The majority of teachers called in sick yesterday forcing the school to dismiss students around lunchtime, but only in the company of their parents or guardians.
The T&T Guardian was told that the teachers were frustrated with the attacks against the students by hoodlums from the nearby Nelson Street Plannings.
According to police, they met with the few teachers that attended school yesterday and heard some of their concerns, most of which involved students being harassed going to and from school.
The most recent incident took place sometime after 9 am on Wednesday where a female student had her buttocks groped by a man and was also robbed.
Police said coming out of the meeting, they plan to increase their patrols in the area especially during school hours. Officers of the Port of Spain Division are also requesting that parents ensure that their children are in school during school hours.
Attempts to contact the Trinidad and Tobago Unified Teachers Association (TTUTA) were unsuccessful as well as officials from the Ministry of Education, including Education Minster Anthony Garcia.
On Monday, a student of the school was caught on video tussling with a police officer after she was stopped and quizzed about her relationship with a man whom she was speaking too.
The fifth form teenage girl told the TT Guardian on Tuesday that she did not use obscene language, contrary to what police claimed in the video and admitted she refused to be taken to a police station for simply having a brief conversation.
The 18-year-old student, who is school prefect and a member of the Police Youth Club was on her way to lessons when the incident took place at Arlene’s Mall, Charlotte Street, Port of Spain. Following the incident she complained of back pain and pains to both hands.
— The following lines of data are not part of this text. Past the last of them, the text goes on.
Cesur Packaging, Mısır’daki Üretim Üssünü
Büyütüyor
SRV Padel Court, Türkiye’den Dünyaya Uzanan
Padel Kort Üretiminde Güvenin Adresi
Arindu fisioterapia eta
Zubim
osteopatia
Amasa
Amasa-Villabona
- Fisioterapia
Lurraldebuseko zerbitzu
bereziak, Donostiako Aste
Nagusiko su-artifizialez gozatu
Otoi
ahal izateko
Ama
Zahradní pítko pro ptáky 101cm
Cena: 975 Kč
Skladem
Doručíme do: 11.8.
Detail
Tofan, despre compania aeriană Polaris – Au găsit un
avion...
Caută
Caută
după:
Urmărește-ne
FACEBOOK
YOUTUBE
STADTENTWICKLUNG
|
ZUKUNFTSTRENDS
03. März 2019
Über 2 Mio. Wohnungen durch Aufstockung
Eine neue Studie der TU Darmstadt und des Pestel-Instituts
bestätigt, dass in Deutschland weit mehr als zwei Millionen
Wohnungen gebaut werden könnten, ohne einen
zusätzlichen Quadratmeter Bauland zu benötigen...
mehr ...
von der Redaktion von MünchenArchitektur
The teen was never charged with any criminal offence and was released. On Beyond the Tape, policing program, head of the Port of Spain Division, Snr Sup Floris Hodge-Griffith praised the officers involved for their restraint in dealing with the teen and chastised school children, particularly girls for conversing with older men while in their uniform.
One caller in the program lamented that because of the video she sometimes ignore reports of missing school girls.